A Iron sailing ship called the "John Garrow" was built in 1840 at the
Aberdeen shipyard of John Ronalds & John Coutts.
Port of registry: Liverpool
in 1849/50 she sailed from Liverpool to New Orleans.
Rigged with standing bowsprit, square stemmed, no galleries and male figurehead. Owned by John Anderson, William Garrow, Alexander Smith and Thomas Irvine, all of Liverpool, trading as Anderson, Garrow & Co
The Times, Thursday, Apr 02, 1840
"The John Garrow iron ship, Captain J. Wilson, an iron vessel of 895 tones, calculated to carry 40 keels of coals, arrived in the River Tyne on Friday last. When she entered the narrows she was drawing 10 feet of water. Since her arrival she has continued to excite much curiosity; part of her standing rigging is made of wire, and except her top and decks she is exclusively made of iron. Captain Wilson has ordered that parties visiting her shall pay 1s. each, which will be given to the Shipwreck Society. She is named after the principal in the firm in Liverpool who are her owners. The John Garrow will load here immediately for Bombay. It is understood she sailed well during her passage from Aberdeen, and every day comes up to the most sanguine expectation that was formed of her capabilities -Newcastle Chronicle."

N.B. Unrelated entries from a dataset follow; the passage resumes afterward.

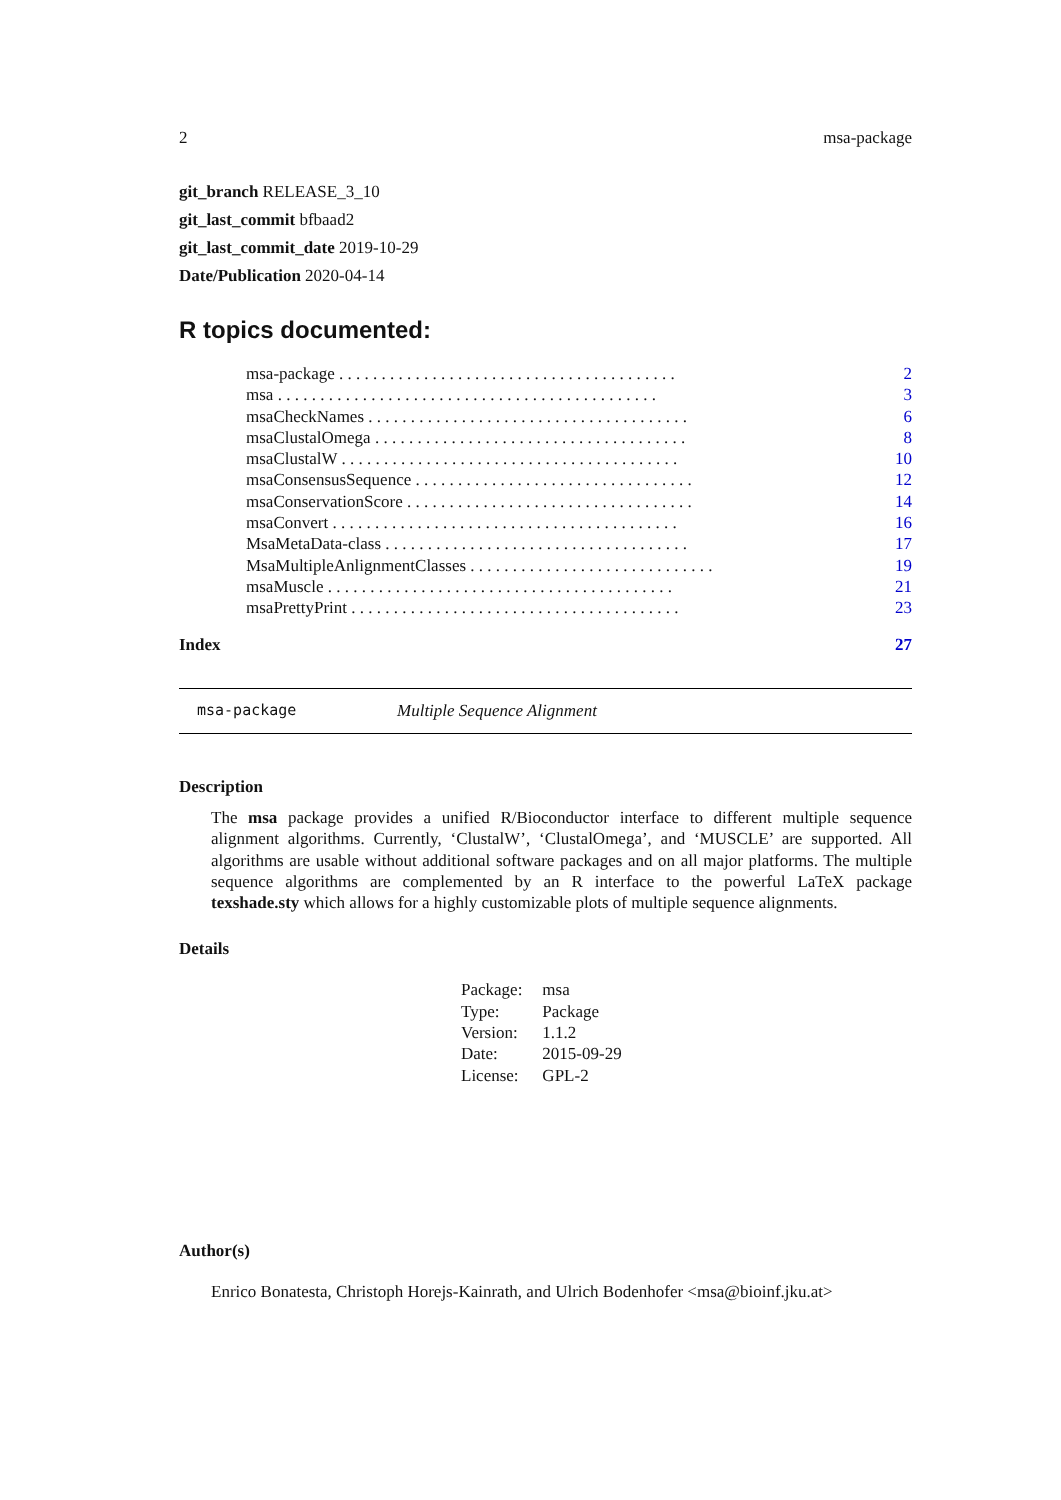2 msa-package
git_branch RELEASE_3_10
git_last_commit bfbaad2
git_last_commit_date 2019-10-29
Date/Publication 2020-04-14
R topics documented:
| msa-package . . . . . . . . . . . . . . . . . . . . . . . . . . . . . . . . . . . . . . . . | 2 |
| msa . . . . . . . . . . . . . . . . . . . . . . . . . . . . . . . . . . . . . . . . . . . . . | 3 |
| msaCheckNames . . . . . . . . . . . . . . . . . . . . . . . . . . . . . . . . . . . . . . | 6 |
| msaClustalOmega . . . . . . . . . . . . . . . . . . . . . . . . . . . . . . . . . . . . . | 8 |
| msaClustalW . . . . . . . . . . . . . . . . . . . . . . . . . . . . . . . . . . . . . . . . | 10 |
| msaConsensusSequence . . . . . . . . . . . . . . . . . . . . . . . . . . . . . . . . . | 12 |
| msaConservationScore . . . . . . . . . . . . . . . . . . . . . . . . . . . . . . . . . . | 14 |
| msaConvert . . . . . . . . . . . . . . . . . . . . . . . . . . . . . . . . . . . . . . . . . | 16 |
| MsaMetaData-class . . . . . . . . . . . . . . . . . . . . . . . . . . . . . . . . . . . . | 17 |
| MsaMultipleAnlignmentClasses . . . . . . . . . . . . . . . . . . . . . . . . . . . . . | 19 |
| msaMuscle . . . . . . . . . . . . . . . . . . . . . . . . . . . . . . . . . . . . . . . . . | 21 |
| msaPrettyPrint . . . . . . . . . . . . . . . . . . . . . . . . . . . . . . . . . . . . . . . | 23 |
Index 27
msa-package Multiple Sequence Alignment
Description
The msa package provides a unified R/Bioconductor interface to different multiple sequence alignment algorithms. Currently, ‘ClustalW’, ‘ClustalOmega’, and ‘MUSCLE’ are supported. All algorithms are usable without additional software packages and on all major platforms. The multiple sequence algorithms are complemented by an R interface to the powerful LaTeX package texshade.sty which allows for a highly customizable plots of multiple sequence alignments.
Details
| Package: | msa |
| Type: | Package |
| Version: | 1.1.2 |
| Date: | 2015-09-29 |
| License: | GPL-2 |
Author(s)
Enrico Bonatesta, Christoph Horejs-Kainrath, and Ulrich Bodenhofer <msa@bioinf.jku.at>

Coutts went on to build in 1844 an iron-hulled barque named Q.E.D., which had an auxiliary steam engine and the (world first) innovative feature of water ballast, carried in double bottoms. This would eventually become the norm in the collier trade and elsewhere, replacing the sand-and-gravel ballast previously used. A volatile and innovative man who built the largest sailing ships of the day in his time on Tyneside, but he suffered 2 bankruptcies and died alone and seemingly friendless in 1862, in lowly lodgings in North Shields.
In 1848 he entered into a partnership with William Parkinson trading as Coutts & Parkinson with a Yard at Willington Quay. He employed Charles Mitchell as his designer.
The O.P.R. of Keig in 1794 shows a marriage of one Patrick Coutts of Tough, to a local lassie, Isobel Ronald of Keig.
Coutts recruited many of his workers from Aberdeen, particularly at his second shipyard at Wellington Quay on Tyne 1849 - 1855. He was followed from Aberdeen by Charles Mitchell, who eventually had his own adjacent shipyard on the Tyne, at Low Walker. Mitchell went on to fame and fortune, and in later years was to be a generous benefactor to Aberdeen University.
In 1853, on the south bank of the Tyne, at Hebburn, the third man from Aberdeen arrived, to set up an iron shipyard, he was Andrew Leslie, a Shetlander, who had served as a boilermaker in Aberdeen, before coming south to England.